For instance, in an organization that I have worked with, the principle of assigning least privelege is adhered to strictly: users are given as little privelege as possible; helpdesk personnel only have enough privelege to modify computer settings (install printers and the like) and modify AD entries for the users in their section; progressively higher--more priveleged--levels require progressively more hurdles before they can make their changes.
And further, everything is traceable and documented; changes made without authorization are easily detectable and capable of being rolled back; the associated accounts can be locked down quickly for investigations as necessary.
Does it make it a bureaucratic nightmare to get things done? For normal business cases, no; if the user needs software installed, they submit a request to the helpdesk, and they get their software--assuming that they're authorized for it, anyway, but licensing is a whole other kettle of fish.
This is all possible because the possibility of a single person holding control over the network was recognized as undesirable at the start, and measures were taken to ensure that many administrators would hold the keys to making changes, and that they would be held accountable for said changes.

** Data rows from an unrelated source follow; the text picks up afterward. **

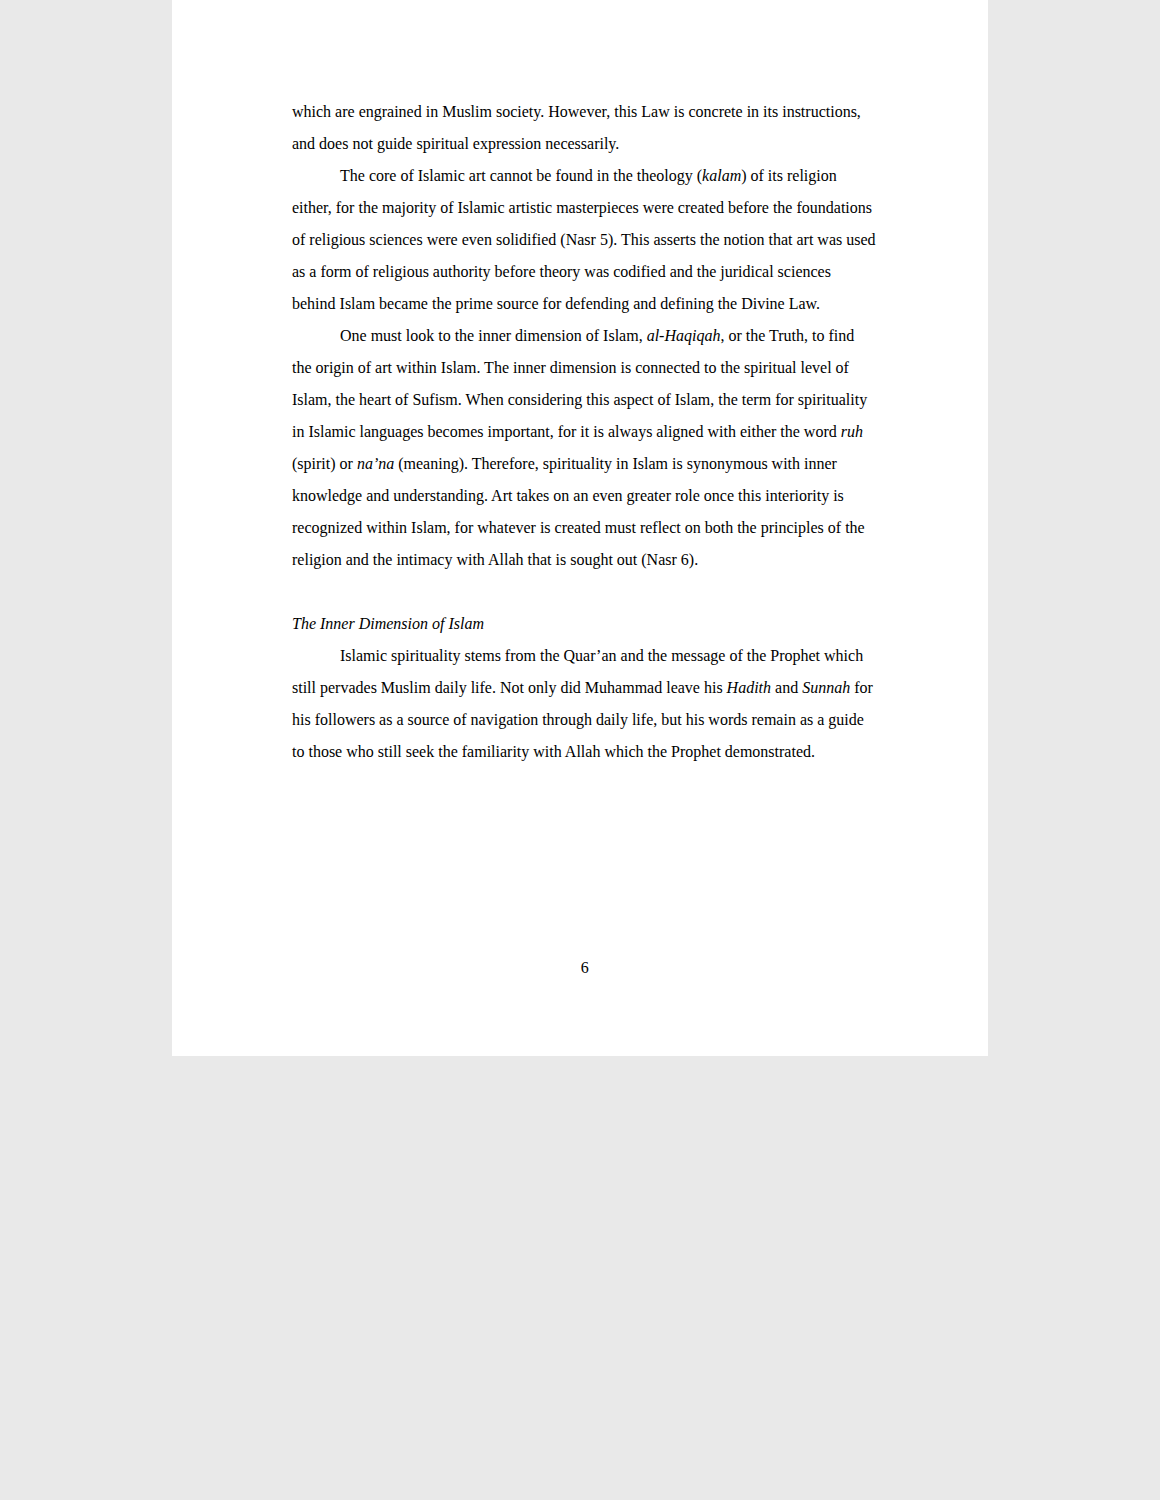which are engrained in Muslim society. However, this Law is concrete in its instructions, and does not guide spiritual expression necessarily.
The core of Islamic art cannot be found in the theology (kalam) of its religion either, for the majority of Islamic artistic masterpieces were created before the foundations of religious sciences were even solidified (Nasr 5). This asserts the notion that art was used as a form of religious authority before theory was codified and the juridical sciences behind Islam became the prime source for defending and defining the Divine Law.
One must look to the inner dimension of Islam, al-Haqiqah, or the Truth, to find the origin of art within Islam. The inner dimension is connected to the spiritual level of Islam, the heart of Sufism. When considering this aspect of Islam, the term for spirituality in Islamic languages becomes important, for it is always aligned with either the word ruh (spirit) or na’na (meaning). Therefore, spirituality in Islam is synonymous with inner knowledge and understanding. Art takes on an even greater role once this interiority is recognized within Islam, for whatever is created must reflect on both the principles of the religion and the intimacy with Allah that is sought out (Nasr 6).
The Inner Dimension of Islam
Islamic spirituality stems from the Quar’an and the message of the Prophet which still pervades Muslim daily life. Not only did Muhammad leave his Hadith and Sunnah for his followers as a source of navigation through daily life, but his words remain as a guide to those who still seek the familiarity with Allah which the Prophet demonstrated.
6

Similar principles hold in other places as well--this is how most large enterprise networks work (some are managed better than others), and most open-source projects with any success rate will operate their repositories in a similar fashion, with access controls, least-privelege, and accountability being built into their procedures from the beginning.
This DAN sounds, to me, like an overcomplicated anarcho-collectivist "let's make everybody important!" kind of communal fuckery. Especially with the "forking" thing, you're almost guaranteed to end up with vast quantities of incompatible systems fighting each other to determine the One True Path. It's too complicated to work effectively, and there will be too much bureaucratic overhead to make any decisions in an agile enough fashion to matter.